The experiment was the culmination of a year-long partnership that began with an assessment of Grant County’s technology-based challenges, which highlighted operational gaps while communicating in rural and mountainous terrain. Grant County offered the perfect backdrop for the TechEx due to its resemblance to 55 percent of rural areas within the United States. Like many rural environments, its small responder community is tasked with responding to incidents in a vast geographical area. Grant County’s 55 full-time deputies patrol over 2,800 square miles of rolling hills and farm-land. What makes the county unique, however, is its famous outdoor music venue, the Gorge Amphitheatre. Almost every weekend each summer, the county’s population of almost 93,000 grows to almost 120,000 as music goers and campers descend upon the amphitheater.

The TechEx was held over a two-day period and was based on a routine concert scenario at the amphitheater. Sixty participants from law enforcement, fire and emergency services participated in the event.
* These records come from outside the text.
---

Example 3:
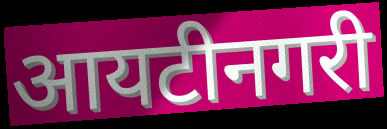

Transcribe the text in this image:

आयटीनगरी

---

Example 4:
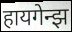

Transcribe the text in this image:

हायगेन्झ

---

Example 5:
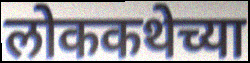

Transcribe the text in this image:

लोककथेच्या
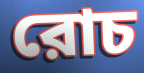
রোচ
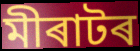
মীৰাটৰ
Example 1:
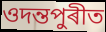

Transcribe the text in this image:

ওদন্তপুৰীত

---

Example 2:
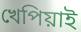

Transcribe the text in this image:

খেপিয়াই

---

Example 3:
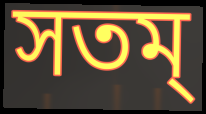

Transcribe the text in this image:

সতম্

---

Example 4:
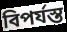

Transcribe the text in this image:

বিপৰ্যস্ত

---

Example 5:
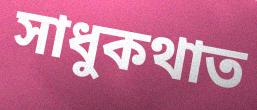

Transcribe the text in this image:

সাধুকথাত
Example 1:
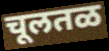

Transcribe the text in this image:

चूलतळ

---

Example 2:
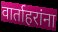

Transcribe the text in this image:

वार्ताहरांना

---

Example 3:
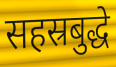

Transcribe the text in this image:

सहस्रबुद्धे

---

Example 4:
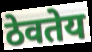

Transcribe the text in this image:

ठेवतेय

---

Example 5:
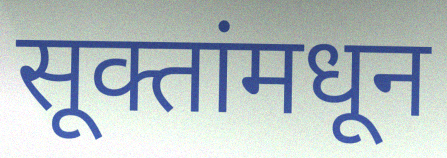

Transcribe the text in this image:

सूक्तांमधून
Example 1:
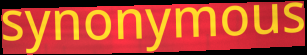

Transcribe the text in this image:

synonymous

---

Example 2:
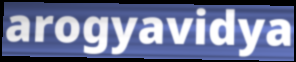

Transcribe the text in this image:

arogyavidya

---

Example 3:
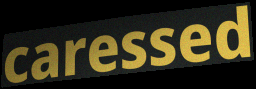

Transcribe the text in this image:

caressed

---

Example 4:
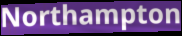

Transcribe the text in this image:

Northampton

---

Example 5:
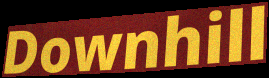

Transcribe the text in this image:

The concert scenario featured three vignettes simulating incidents to prompt response from law enforcement and emergency responders using NGFR technologies, including missing persons, an altercation at the campsite and a fire at the gorge.
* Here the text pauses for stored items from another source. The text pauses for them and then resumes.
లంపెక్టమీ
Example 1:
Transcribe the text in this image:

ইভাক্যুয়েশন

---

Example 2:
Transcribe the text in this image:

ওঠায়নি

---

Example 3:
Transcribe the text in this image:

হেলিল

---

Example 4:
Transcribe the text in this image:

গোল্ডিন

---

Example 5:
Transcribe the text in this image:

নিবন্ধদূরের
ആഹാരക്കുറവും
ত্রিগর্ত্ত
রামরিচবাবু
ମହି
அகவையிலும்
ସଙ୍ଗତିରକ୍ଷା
For Grant County responders, perhaps the most significant capabilities the TechEx presented were situational awareness and location reporting, as well as the ability to transmit video from the Sheriff’s Office Unmanned Aerial Vehicle (UAV) to their command centers.

“I think the most amazing part about the whole experiment was the ability to sit at the command center and watch our deputies, fire departments and EMTs respond to these incidents,” said Chief Deputy Darrik Gregg. “Being able to use our UAVs in this way means that we have eyes in places we didn’t have before – all while sitting at command.”

Upon completion of the experiment, NGFR anticipates integrating lessons learned toward further development of an interoperable environment – creating an architecture intended to work for responder organizations with different environments, budgets and mission requirements.

“What we learned by using this technology is how much safer and informed our responders and incident management team members will be,” said Sheriff Tom Jones. “DHS has really focused on making our sometimes-dangerous jobs much safer, especially for rural responders who many times don’t have access to such advanced resources.”

FRG’s National Urban Security Technology Laboratory (NUSTL) led the testing and evaluation component, along with technical experts from Johns Hopkins University Applied Physics Lab, Nation-al Institute for Science and Technology, ArdentMC, IS4S and SpectraRep.

The TechEx is the first experiment integrating new and current technologies to enhance real-life, rural capabilities. Future experiments will work to integrate more technologies as they mature, aim to define and test how commercial capabilities can plug-and-play into the NGFR system, and invite more first responders across the nation to test and evaluate NGFR program technology.